Car producers’ production plans respond to the market development and reflect it in their orders with a greater or smaller delay.
In any case, related estimates should be reflected in accounting through:
- Correct set-up of tooling depreciation period recognised in items of fixed assets and complex deferred expenses;
- Assessment of the need to create provisions for tooling (in fixed assets, complex expenses and inventory – in this case already in the period of tooling acquisition with reference to the requirement of a net realisable value as stipulated in Section 26 of the Accounting Act) due to impairment; and
- Recognition of a reserve for a loss-making project which was determined to make loss due to future expenses.
Impact of COVID-19
We cannot omit the fact that in the current period of the coronavirus pandemic causing COVID-19 it is appropriate to assess the use of tooling and recoverability of the funds invested to acquire the tooling. This relates to both finished and used tooling as well as tooling projects in progress.
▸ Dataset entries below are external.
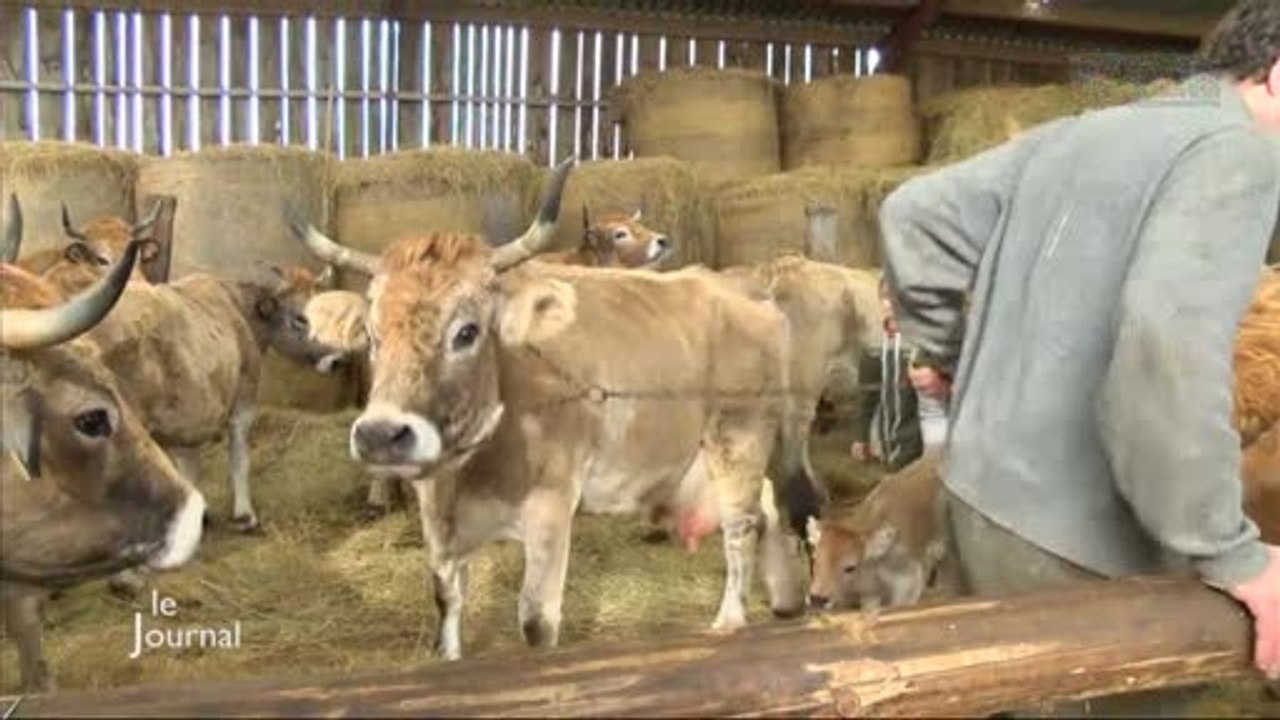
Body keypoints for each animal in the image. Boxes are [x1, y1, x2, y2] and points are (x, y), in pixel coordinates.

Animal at [287, 157, 816, 660]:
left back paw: (729, 621)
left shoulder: (551, 505)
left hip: (740, 436)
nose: (380, 435)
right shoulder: (437, 515)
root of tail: (740, 289)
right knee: (768, 505)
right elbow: (446, 602)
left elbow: (536, 622)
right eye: (373, 335)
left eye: (467, 331)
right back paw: (786, 596)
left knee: (740, 525)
If the situation affects the general course and funding of the project which is most likely not to generate profit according to management’s estimate the estimated loss should be recognised in accounting books through a provision and/or reserve for a loss-making project.
There are several options of accounting for tooling with any of them having its rules. Tooling classification depends on contractual arrangements between a sub-contractor supplying components and tooling and a car producer as a customer for serial components and on arrangements on tooling ownership. Apart from the ownership of tooling, the method in which a sub-contractor is paid for the tooling acquisition is critical.
Internal processes of sub-contractors and producers play a significant control task. For example, a physical inventory taking should result in the required records of tooling located in a business producing serial components if the tooling is owned by the car producer.
The challenges and difficulties include an entity’s options to keep detailed and complex records of tooling and a possibility to link them to the accounting system. It is appropriate for an entity to incorporate the selected method of tooling recognition including relevant arguments in its internal regulation allowing for sufficient understanding of the specifics and assessment of appropriateness of the approach selected by the entity.